(Extracted data entries)
>> start
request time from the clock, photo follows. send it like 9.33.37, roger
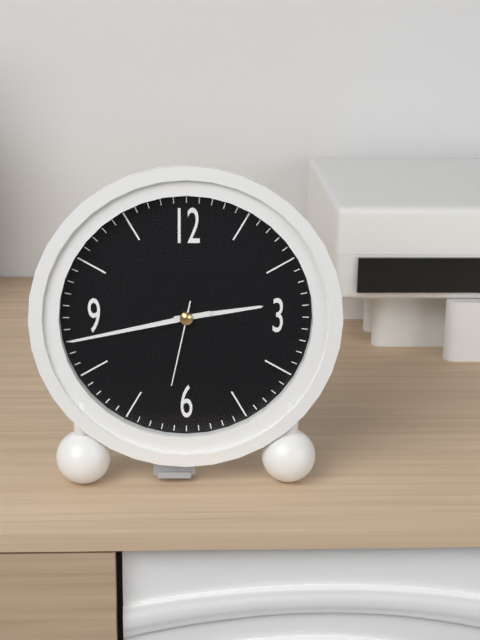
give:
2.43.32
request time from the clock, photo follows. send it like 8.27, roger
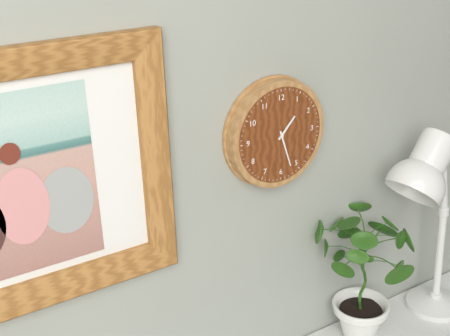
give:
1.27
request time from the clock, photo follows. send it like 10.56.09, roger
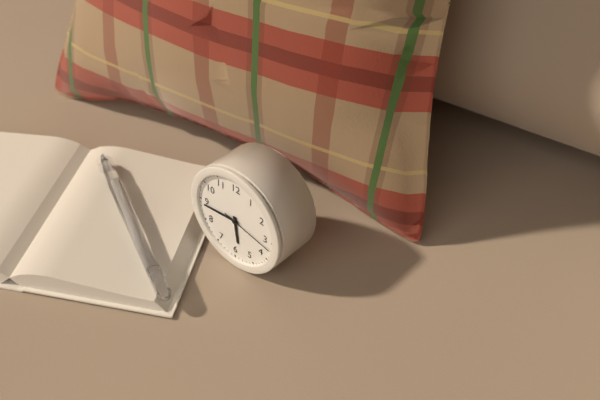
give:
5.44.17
>> end
Please lay out each line of the items above as a Markdown table with the columns No. and Text, numbering the rows and skipping blank lines. Omit the pictures from the table.

| No. | Text |
|---|---|
| 1 | request time from the clock, photo follows. send it like 9.33.37, roger |
| 2 | give: |
| 3 | 2.43.32 |
| 4 | request time from the clock, photo follows. send it like 8.27, roger |
| 5 | give: |
| 6 | 1.27 |
| 7 | request time from the clock, photo follows. send it like 10.56.09, roger |
| 8 | give: |
| 9 | 5.44.17 |